─── MATERIAL SUPPLIED ───

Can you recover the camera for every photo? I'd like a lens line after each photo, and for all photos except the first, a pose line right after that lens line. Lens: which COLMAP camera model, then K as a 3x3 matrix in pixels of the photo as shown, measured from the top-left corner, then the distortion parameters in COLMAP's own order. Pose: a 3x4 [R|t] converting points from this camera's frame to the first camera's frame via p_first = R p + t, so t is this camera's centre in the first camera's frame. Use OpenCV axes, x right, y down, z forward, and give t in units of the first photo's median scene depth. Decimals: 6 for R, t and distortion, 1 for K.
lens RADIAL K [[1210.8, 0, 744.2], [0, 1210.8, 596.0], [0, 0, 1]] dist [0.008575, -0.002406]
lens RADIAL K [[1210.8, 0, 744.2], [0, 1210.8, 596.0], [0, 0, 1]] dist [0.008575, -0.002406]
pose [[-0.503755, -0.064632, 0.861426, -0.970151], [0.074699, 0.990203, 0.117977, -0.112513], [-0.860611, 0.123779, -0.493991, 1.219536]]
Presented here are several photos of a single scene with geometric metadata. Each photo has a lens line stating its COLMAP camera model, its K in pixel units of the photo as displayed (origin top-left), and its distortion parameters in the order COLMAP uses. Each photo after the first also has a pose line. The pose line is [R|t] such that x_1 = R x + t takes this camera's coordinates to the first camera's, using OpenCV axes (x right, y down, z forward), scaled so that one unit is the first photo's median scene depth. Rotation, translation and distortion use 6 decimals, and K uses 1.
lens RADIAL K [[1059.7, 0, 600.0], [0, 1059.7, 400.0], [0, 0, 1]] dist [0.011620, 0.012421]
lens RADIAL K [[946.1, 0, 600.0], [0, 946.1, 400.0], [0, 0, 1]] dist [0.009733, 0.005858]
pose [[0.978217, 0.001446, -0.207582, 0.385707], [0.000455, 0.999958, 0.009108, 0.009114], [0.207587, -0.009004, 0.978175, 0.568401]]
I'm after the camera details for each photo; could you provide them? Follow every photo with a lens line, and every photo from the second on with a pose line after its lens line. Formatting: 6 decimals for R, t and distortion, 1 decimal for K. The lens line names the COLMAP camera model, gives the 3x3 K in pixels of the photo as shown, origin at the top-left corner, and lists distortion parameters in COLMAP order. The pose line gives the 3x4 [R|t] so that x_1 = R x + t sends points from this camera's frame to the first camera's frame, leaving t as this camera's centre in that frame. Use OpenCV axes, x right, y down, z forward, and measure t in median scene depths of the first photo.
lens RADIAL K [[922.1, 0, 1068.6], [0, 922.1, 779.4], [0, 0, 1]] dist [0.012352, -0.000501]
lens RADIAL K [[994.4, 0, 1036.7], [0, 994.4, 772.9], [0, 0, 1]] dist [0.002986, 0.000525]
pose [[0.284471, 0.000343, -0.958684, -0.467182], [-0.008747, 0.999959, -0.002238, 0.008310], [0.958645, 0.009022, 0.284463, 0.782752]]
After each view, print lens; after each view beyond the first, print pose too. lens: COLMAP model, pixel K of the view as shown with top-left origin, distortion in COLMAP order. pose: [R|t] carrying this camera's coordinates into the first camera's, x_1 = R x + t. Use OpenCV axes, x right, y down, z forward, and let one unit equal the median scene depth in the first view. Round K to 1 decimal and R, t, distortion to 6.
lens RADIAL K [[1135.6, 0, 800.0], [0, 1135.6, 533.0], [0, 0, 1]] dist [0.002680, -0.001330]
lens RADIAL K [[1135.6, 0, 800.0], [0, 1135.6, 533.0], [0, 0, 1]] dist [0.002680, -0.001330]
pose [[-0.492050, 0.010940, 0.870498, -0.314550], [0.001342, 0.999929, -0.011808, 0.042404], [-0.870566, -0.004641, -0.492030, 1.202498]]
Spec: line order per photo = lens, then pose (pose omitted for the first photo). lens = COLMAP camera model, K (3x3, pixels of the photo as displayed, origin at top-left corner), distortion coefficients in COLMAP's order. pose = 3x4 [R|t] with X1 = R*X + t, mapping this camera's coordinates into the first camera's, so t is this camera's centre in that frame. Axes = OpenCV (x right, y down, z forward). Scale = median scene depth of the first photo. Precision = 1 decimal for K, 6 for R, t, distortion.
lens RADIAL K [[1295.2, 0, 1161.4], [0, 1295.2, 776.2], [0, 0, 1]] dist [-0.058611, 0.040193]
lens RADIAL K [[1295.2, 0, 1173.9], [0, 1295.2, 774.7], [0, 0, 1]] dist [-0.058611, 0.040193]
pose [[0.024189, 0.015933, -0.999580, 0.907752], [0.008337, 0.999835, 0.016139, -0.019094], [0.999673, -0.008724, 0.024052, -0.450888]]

───

• _DIRECTIONS_: Render all of the data above as a numbered list, omitting any blank lines.

• _ANSWER TO THIS EXERCISE_:
1. Can you recover the camera for every photo? I'd like a lens line after each photo, and for all photos except the first, a pose line right after that lens line. Lens: which COLMAP camera model, then K as a 3x3 matrix in pixels of the photo as shown, measured from the top-left corner, then the distortion parameters in COLMAP's own order. Pose: a 3x4 [R|t] converting points from this camera's frame to the first camera's frame via p_first = R p + t, so t is this camera's centre in the first camera's frame. Use OpenCV axes, x right, y down, z forward, and give t in units of the first photo's median scene depth. Decimals: 6 for R, t and distortion, 1 for K.
2. lens RADIAL K [[1210.8, 0, 744.2], [0, 1210.8, 596.0], [0, 0, 1]] dist [0.008575, -0.002406]
3. lens RADIAL K [[1210.8, 0, 744.2], [0, 1210.8, 596.0], [0, 0, 1]] dist [0.008575, -0.002406]
4. pose [[-0.503755, -0.064632, 0.861426, -0.970151], [0.074699, 0.990203, 0.117977, -0.112513], [-0.860611, 0.123779, -0.493991, 1.219536]]
5. Presented here are several photos of a single scene with geometric metadata. Each photo has a lens line stating its COLMAP camera model, its K in pixel units of the photo as displayed (origin top-left), and its distortion parameters in the order COLMAP uses. Each photo after the first also has a pose line. The pose line is [R|t] such that x_1 = R x + t takes this camera's coordinates to the first camera's, using OpenCV axes (x right, y down, z forward), scaled so that one unit is the first photo's median scene depth. Rotation, translation and distortion use 6 decimals, and K uses 1.
6. lens RADIAL K [[1059.7, 0, 600.0], [0, 1059.7, 400.0], [0, 0, 1]] dist [0.011620, 0.012421]
7. lens RADIAL K [[946.1, 0, 600.0], [0, 946.1, 400.0], [0, 0, 1]] dist [0.009733, 0.005858]
8. pose [[0.978217, 0.001446, -0.207582, 0.385707], [0.000455, 0.999958, 0.009108, 0.009114], [0.207587, -0.009004, 0.978175, 0.568401]]
9. I'm after the camera details for each photo; could you provide them? Follow every photo with a lens line, and every photo from the second on with a pose line after its lens line. Formatting: 6 decimals for R, t and distortion, 1 decimal for K. The lens line names the COLMAP camera model, gives the 3x3 K in pixels of the photo as shown, origin at the top-left corner, and lists distortion parameters in COLMAP order. The pose line gives the 3x4 [R|t] so that x_1 = R x + t sends points from this camera's frame to the first camera's frame, leaving t as this camera's centre in that frame. Use OpenCV axes, x right, y down, z forward, and measure t in median scene depths of the first photo.
10. lens RADIAL K [[922.1, 0, 1068.6], [0, 922.1, 779.4], [0, 0, 1]] dist [0.012352, -0.000501]
11. lens RADIAL K [[994.4, 0, 1036.7], [0, 994.4, 772.9], [0, 0, 1]] dist [0.002986, 0.000525]
12. pose [[0.284471, 0.000343, -0.958684, -0.467182], [-0.008747, 0.999959, -0.002238, 0.008310], [0.958645, 0.009022, 0.284463, 0.782752]]
13. After each view, print lens; after each view beyond the first, print pose too. lens: COLMAP model, pixel K of the view as shown with top-left origin, distortion in COLMAP order. pose: [R|t] carrying this camera's coordinates into the first camera's, x_1 = R x + t. Use OpenCV axes, x right, y down, z forward, and let one unit equal the median scene depth in the first view. Round K to 1 decimal and R, t, distortion to 6.
14. lens RADIAL K [[1135.6, 0, 800.0], [0, 1135.6, 533.0], [0, 0, 1]] dist [0.002680, -0.001330]
15. lens RADIAL K [[1135.6, 0, 800.0], [0, 1135.6, 533.0], [0, 0, 1]] dist [0.002680, -0.001330]
16. pose [[-0.492050, 0.010940, 0.870498, -0.314550], [0.001342, 0.999929, -0.011808, 0.042404], [-0.870566, -0.004641, -0.492030, 1.202498]]
17. Spec: line order per photo = lens, then pose (pose omitted for the first photo). lens = COLMAP camera model, K (3x3, pixels of the photo as displayed, origin at top-left corner), distortion coefficients in COLMAP's order. pose = 3x4 [R|t] with X1 = R*X + t, mapping this camera's coordinates into the first camera's, so t is this camera's centre in that frame. Axes = OpenCV (x right, y down, z forward). Scale = median scene depth of the first photo. Precision = 1 decimal for K, 6 for R, t, distortion.
18. lens RADIAL K [[1295.2, 0, 1161.4], [0, 1295.2, 776.2], [0, 0, 1]] dist [-0.058611, 0.040193]
19. lens RADIAL K [[1295.2, 0, 1173.9], [0, 1295.2, 774.7], [0, 0, 1]] dist [-0.058611, 0.040193]
20. pose [[0.024189, 0.015933, -0.999580, 0.907752], [0.008337, 0.999835, 0.016139, -0.019094], [0.999673, -0.008724, 0.024052, -0.450888]]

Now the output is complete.